**Instructions to follow**
An exact copy of the listing is required.
★ ★ ★ ★ ★ ★ ★
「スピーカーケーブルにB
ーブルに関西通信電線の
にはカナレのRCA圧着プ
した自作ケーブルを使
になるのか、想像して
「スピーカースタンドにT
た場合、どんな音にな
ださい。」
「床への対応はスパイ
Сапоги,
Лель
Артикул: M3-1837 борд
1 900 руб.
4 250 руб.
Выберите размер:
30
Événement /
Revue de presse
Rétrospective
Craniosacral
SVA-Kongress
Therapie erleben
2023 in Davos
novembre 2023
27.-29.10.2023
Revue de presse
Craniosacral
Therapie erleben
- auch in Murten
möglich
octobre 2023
★ ★ ★ ★ ★ ★ ★
**Answer for this exercise**
「スピーカーケーブルにB
ーブルに関西通信電線の
にはカナレのRCA圧着プ
した自作ケーブルを使
になるのか、想像して
「スピーカースタンドにT
た場合、どんな音にな
ださい。」
「床への対応はスパイ
Сапоги,
Лель
Артикул: M3-1837 борд
1 900 руб.
4 250 руб.
Выберите размер:
30
Événement /
Revue de presse
Rétrospective
Craniosacral
SVA-Kongress
Therapie erleben
2023 in Davos
novembre 2023
27.-29.10.2023
Revue de presse
Craniosacral
Therapie erleben
- auch in Murten
möglich
octobre 2023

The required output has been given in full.